(Scene geometry reasoning data)

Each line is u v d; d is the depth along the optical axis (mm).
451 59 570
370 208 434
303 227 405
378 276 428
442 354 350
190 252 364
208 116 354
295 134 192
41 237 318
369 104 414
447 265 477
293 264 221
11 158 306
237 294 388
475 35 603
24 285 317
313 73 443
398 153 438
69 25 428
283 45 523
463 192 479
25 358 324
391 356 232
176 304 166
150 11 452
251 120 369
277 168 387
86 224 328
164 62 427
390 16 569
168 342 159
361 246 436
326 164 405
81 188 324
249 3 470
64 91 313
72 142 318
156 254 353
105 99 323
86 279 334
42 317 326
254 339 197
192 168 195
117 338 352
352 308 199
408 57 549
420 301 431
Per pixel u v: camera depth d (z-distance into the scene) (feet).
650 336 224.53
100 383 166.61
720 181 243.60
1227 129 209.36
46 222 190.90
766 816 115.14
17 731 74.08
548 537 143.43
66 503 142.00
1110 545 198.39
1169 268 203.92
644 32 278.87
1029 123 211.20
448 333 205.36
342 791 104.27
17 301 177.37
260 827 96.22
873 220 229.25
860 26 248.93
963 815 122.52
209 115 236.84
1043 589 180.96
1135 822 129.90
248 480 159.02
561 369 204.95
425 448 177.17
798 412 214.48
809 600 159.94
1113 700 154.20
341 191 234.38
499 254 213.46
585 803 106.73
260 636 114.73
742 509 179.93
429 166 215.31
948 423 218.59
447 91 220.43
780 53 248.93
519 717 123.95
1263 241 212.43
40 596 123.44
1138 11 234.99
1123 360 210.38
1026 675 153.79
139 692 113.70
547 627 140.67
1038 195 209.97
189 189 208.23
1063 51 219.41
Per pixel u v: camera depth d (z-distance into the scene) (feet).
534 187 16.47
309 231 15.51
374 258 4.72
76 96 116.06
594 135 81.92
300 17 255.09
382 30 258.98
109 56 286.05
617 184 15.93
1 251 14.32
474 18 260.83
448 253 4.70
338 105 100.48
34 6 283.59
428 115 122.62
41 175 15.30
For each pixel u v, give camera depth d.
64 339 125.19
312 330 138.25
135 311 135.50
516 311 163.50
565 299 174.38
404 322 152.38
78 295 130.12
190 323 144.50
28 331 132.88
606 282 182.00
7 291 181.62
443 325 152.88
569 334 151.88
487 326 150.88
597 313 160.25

▸ **Problem description**
Go line by line through the records and copy those that contain the word "depth".

▸ **Result of this exercise**
Each line is u v d; d is the depth along the optical axis (mm).
Per pixel u v: camera depth d (z-distance into the scene) (feet).
Per pixel u v: camera depth d (z-distance into the scene) (feet).
For each pixel u v, give camera depth d.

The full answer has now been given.